Bounding box prediction data:
<<<<

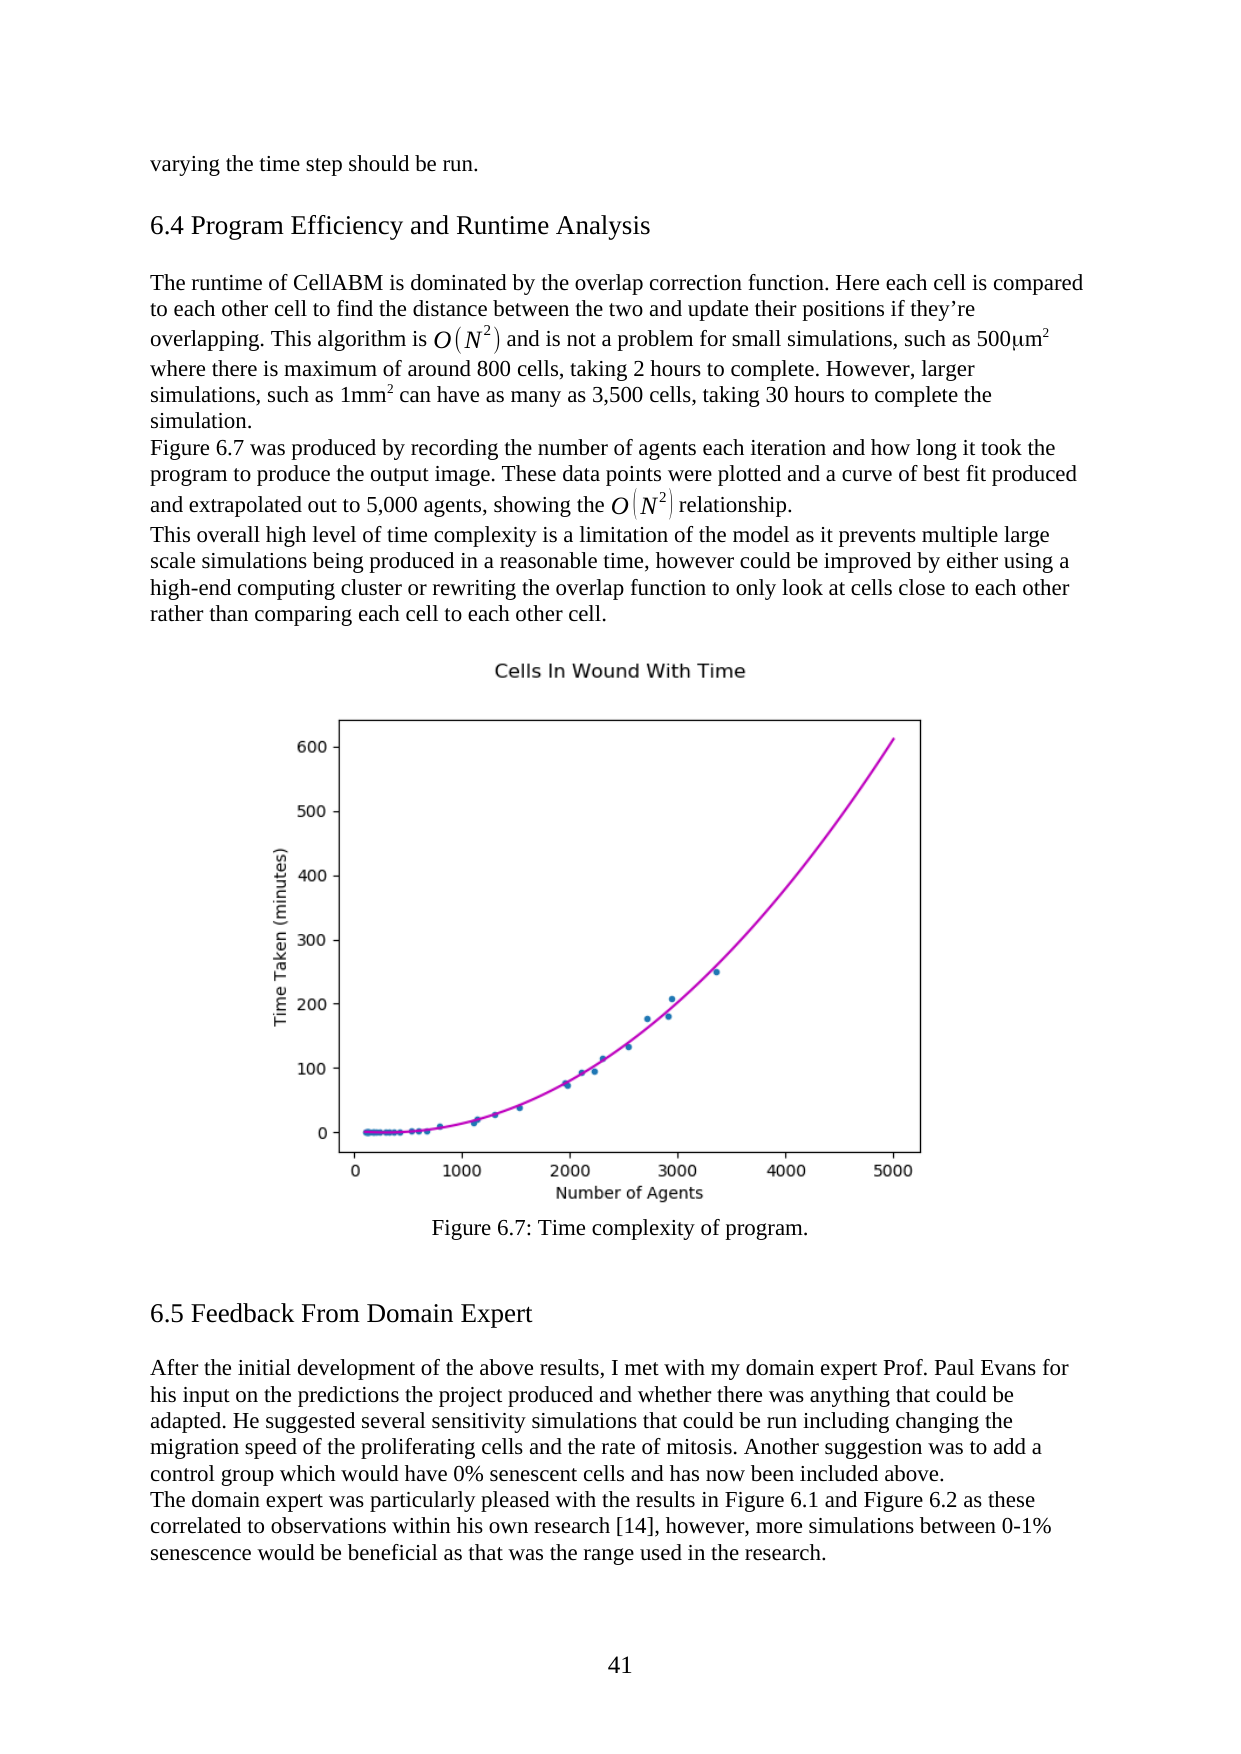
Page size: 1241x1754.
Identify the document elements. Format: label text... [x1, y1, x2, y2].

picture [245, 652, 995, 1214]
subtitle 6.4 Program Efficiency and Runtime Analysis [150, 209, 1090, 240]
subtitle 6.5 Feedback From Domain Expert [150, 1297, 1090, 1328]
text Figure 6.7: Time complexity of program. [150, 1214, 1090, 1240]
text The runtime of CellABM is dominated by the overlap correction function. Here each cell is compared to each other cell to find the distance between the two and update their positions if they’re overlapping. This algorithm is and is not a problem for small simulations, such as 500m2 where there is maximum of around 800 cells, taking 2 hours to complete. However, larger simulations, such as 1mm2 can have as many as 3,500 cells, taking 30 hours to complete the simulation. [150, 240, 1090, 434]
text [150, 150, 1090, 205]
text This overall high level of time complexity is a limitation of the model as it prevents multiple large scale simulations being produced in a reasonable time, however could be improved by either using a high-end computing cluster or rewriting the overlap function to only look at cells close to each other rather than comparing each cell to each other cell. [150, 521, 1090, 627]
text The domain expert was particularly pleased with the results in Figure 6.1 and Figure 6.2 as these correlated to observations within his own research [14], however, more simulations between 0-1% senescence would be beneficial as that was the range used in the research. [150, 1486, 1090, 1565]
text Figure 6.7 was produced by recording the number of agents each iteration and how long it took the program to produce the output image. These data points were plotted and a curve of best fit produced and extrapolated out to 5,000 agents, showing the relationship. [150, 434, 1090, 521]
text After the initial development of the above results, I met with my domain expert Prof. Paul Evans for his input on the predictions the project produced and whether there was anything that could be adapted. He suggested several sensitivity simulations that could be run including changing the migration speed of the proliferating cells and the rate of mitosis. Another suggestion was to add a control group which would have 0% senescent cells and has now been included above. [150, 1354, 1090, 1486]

>>>>
<<<<

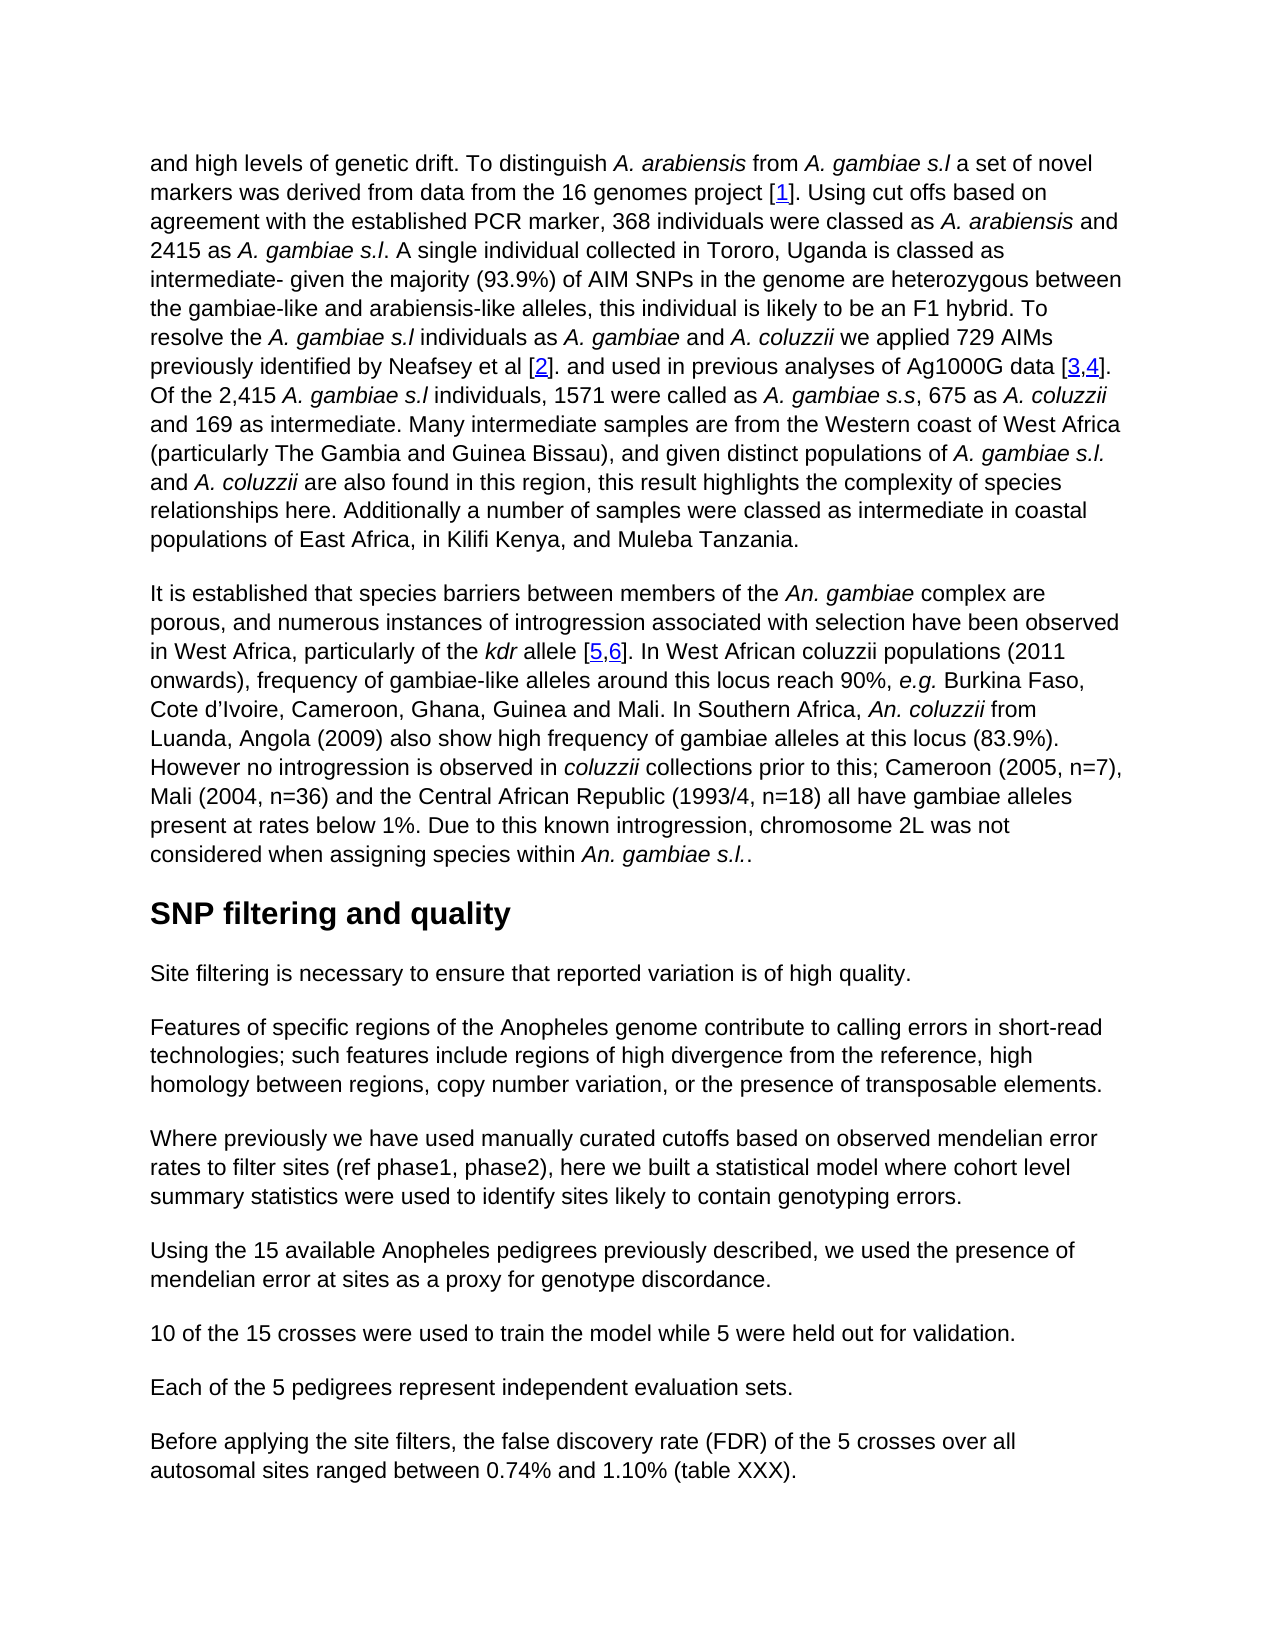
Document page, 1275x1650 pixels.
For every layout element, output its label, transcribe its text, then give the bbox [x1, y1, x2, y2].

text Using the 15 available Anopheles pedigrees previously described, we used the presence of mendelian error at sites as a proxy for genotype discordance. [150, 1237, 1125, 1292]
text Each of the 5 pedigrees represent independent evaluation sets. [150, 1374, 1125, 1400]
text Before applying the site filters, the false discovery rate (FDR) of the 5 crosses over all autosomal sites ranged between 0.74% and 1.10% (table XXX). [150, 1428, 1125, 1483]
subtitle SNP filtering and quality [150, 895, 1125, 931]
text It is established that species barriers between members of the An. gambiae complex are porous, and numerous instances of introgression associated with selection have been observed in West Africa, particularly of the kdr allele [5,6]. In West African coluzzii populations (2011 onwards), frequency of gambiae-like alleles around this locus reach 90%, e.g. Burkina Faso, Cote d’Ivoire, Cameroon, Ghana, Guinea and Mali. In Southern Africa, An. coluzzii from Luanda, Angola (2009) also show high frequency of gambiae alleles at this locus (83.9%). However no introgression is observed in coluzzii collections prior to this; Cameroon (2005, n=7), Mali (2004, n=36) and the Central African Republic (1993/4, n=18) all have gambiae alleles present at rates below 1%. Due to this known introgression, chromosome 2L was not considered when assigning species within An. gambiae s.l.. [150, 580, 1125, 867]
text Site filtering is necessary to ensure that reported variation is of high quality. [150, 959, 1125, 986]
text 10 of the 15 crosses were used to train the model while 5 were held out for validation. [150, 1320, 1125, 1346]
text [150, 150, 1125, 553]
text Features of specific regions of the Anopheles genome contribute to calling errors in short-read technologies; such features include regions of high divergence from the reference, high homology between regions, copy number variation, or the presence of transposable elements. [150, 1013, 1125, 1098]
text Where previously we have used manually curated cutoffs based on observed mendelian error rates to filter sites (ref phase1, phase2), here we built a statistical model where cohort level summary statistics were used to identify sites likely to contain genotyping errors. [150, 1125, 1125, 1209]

>>>>
<<<<

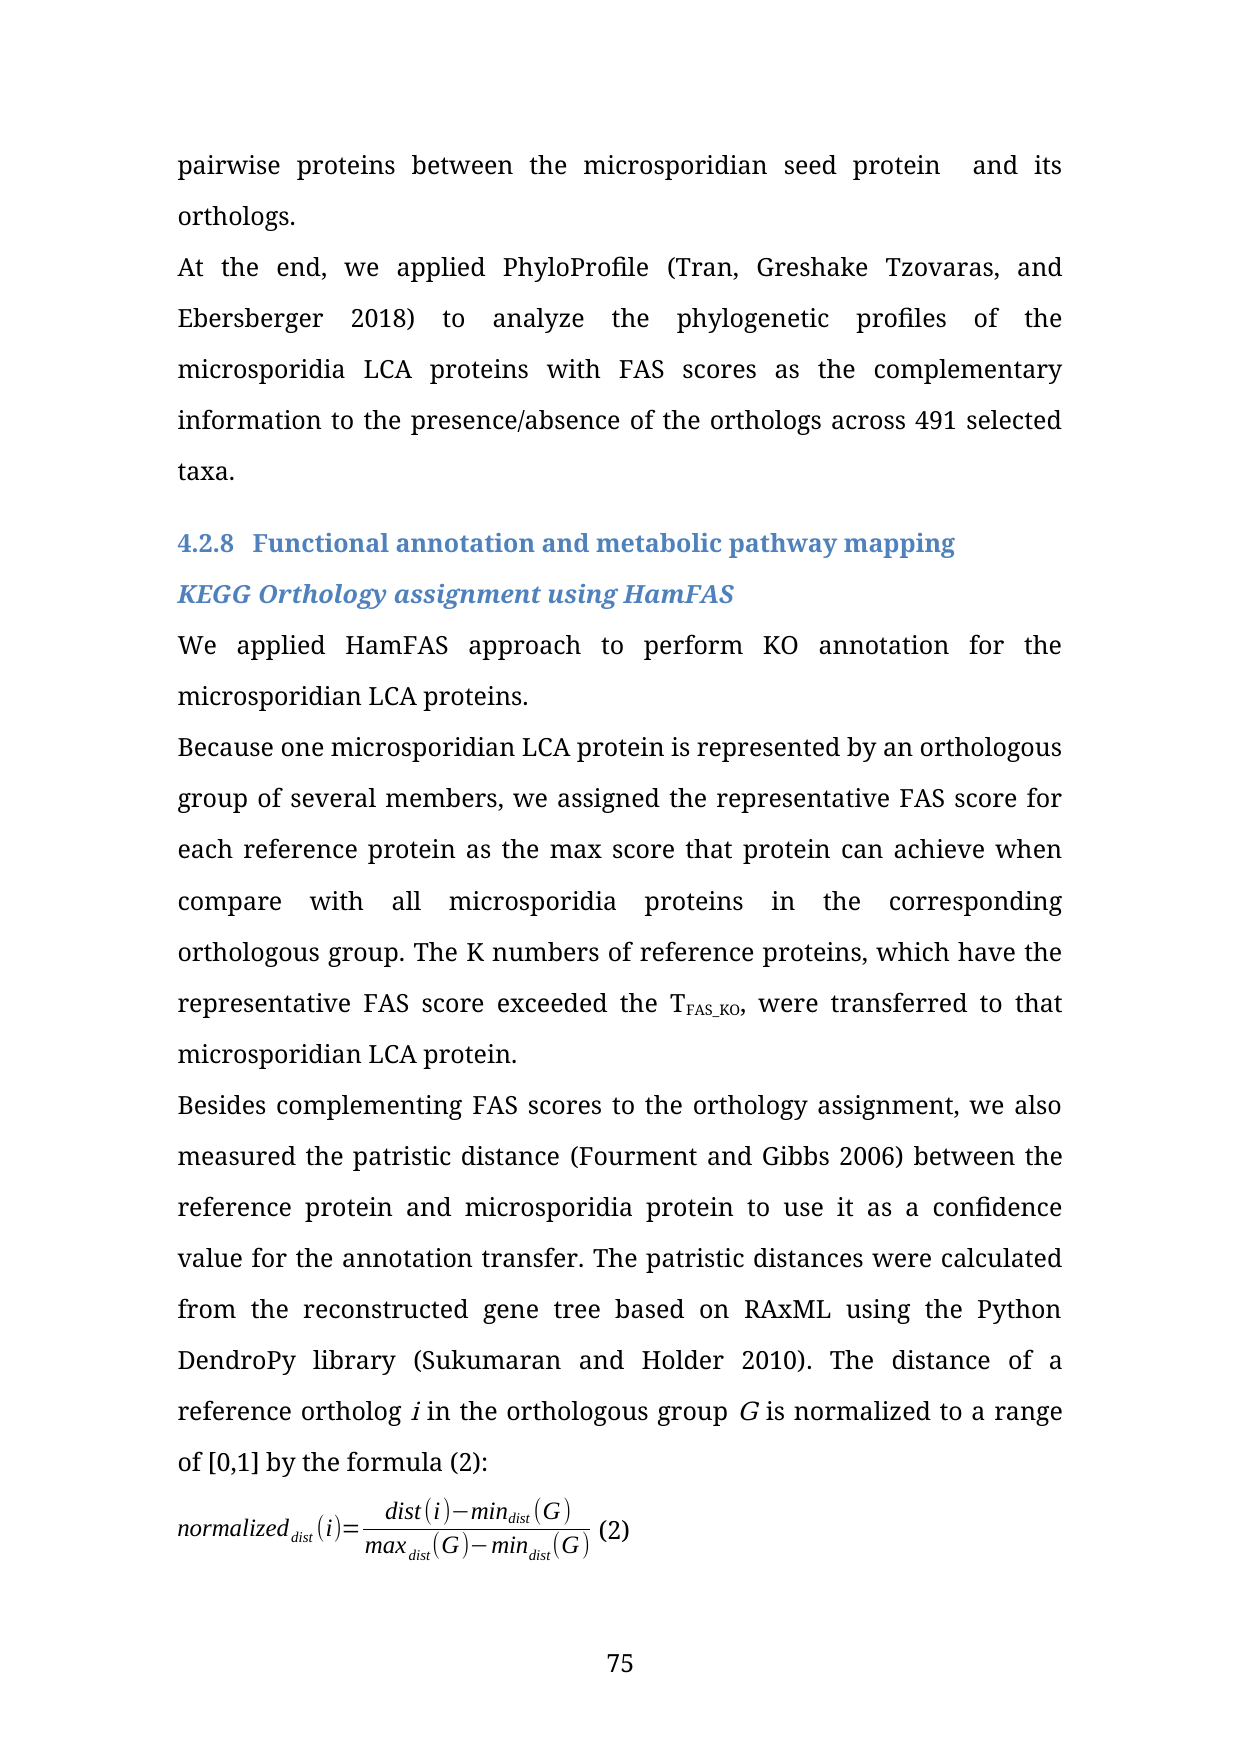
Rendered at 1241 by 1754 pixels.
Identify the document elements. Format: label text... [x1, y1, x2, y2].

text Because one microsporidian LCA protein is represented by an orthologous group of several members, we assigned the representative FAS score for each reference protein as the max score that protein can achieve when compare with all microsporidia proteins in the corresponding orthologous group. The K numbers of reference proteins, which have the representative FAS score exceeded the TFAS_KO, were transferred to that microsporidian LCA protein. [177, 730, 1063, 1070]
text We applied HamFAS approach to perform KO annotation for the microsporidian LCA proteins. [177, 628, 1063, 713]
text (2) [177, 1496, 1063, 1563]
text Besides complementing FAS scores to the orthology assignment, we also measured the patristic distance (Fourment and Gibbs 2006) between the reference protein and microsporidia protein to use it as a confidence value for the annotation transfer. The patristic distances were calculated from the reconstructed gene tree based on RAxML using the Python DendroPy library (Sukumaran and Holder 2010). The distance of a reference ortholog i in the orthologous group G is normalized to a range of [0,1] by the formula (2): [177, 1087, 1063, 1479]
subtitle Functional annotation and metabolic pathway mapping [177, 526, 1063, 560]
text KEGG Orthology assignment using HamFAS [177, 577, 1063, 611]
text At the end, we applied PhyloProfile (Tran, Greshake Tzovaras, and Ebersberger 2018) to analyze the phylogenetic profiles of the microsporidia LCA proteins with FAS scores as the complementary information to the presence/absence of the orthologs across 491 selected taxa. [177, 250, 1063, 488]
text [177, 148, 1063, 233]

>>>>

Go through the entries above and count the lines holding the word "pixels"; write nothing but the number.

→ RESULT BELOW:
2